BlackRock Kelso Capital Corporation Announces Private Offering Of Unsecured Convertible Senior Notes

BlackRock Kelso Capital Corporation (NASDAQ:BKCC) ("BlackRock Kelso Capital" or the "Company") announced that it plans to make a private offering of $100 million aggregate principal amount of unsecured convertible senior notes (the “Notes”) due 2018. BlackRock Kelso Capital also plans to grant the initial purchasers an option to purchase up to an additional $15 million principal amount of the Notes to cover overallotments, if any. The Notes will only be offered to qualified institutional buyers as defined in the Securities Act of 1933, as amended (the “Securities Act”) pursuant to Rule 144A under the Securities Act. The offering is subject to market and other conditions.

The Notes are unsecured, expected to pay interest semiannually and will be convertible under specified circumstances and during certain periods based on a conversion rate to be determined. Upon conversion, BlackRock Kelso Capital will pay or deliver, subject to the terms of the documents governing the Notes, cash, shares of BlackRock Kelso Capital’s common stock, or a combination of cash and shares of BlackRock Kelso Capital’s common stock, at BlackRock Kelso Capital’s election. The Notes will mature on February 15, 2018, unless repurchased or converted in accordance with their terms prior to such date.

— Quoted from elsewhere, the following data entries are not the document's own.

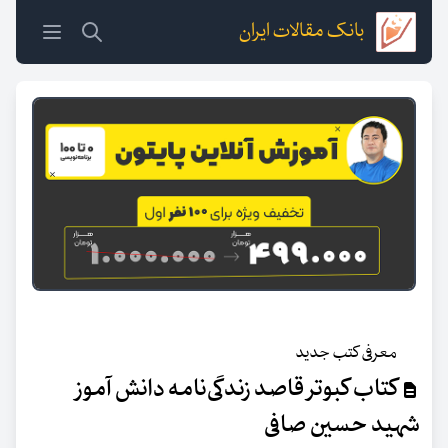
بانک مقالات ایران
معرفی کتب جدید
کتاب کبوتر قاصد زندگی‌نامه‌ دانش آموز
شهید حسین صافی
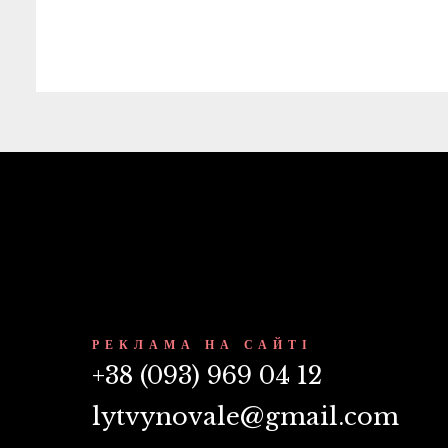
РЕКЛАМА НА САЙТІ
+38 (093) 969 04 12
lytvynovale@gmail.com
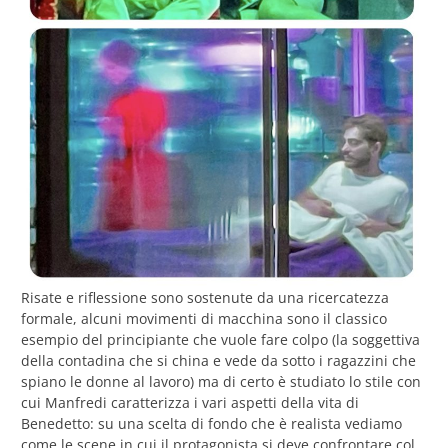
Risate e riflessione sono sostenute da una ricercatezza
formale, alcuni movimenti di macchina sono il classico
esempio del principiante che vuole fare colpo (la soggettiva
della contadina che si china e vede da sotto i ragazzini che
spiano le donne al lavoro) ma di certo è studiato lo stile con
cui Manfredi caratterizza i vari aspetti della vita di
Benedetto: su una scelta di fondo che è realista vediamo
come le scene in cui il protagonista si deve confrontare col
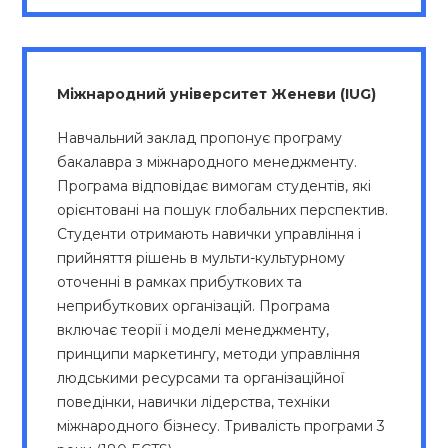
Міжнародний університет Женеви (IUG)
Навчальний заклад пропонує програму
бакалавра з міжнародного менеджменту.
Програма відповідає вимогам студентів, які
орієнтовані на пошук глобальних перспектив.
Студенти отримають навички управління і
прийняття рішень в мульти-культурному
оточенні в рамках прибуткових та
неприбуткових організацій. Програма
включає теорії і моделі менеджменту,
принципи маркетингу, методи управління
людськими ресурсами та організаційної
поведінки, навички лідерства, техніки
міжнародного бізнесу. Тривалість програми 3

The interest rate, conversion rate and other financial terms of the Notes will be determined at the time of pricing of the offering.

BlackRock Kelso Capital expects to use the net proceeds of this offering to reduce outstanding borrowings and for general corporate purposes, including investing in portfolio companies in accordance with its investment objective.

Neither the Notes nor the shares of common stock that may be issued upon conversion will be registered under the Securities Act or any state securities laws. Neither the Notes nor the shares of common stock that may be issued upon conversion may be offered or sold in the United States absent registration or an applicable exemption from the registration requirements of the Securities Act and any applicable state securities laws.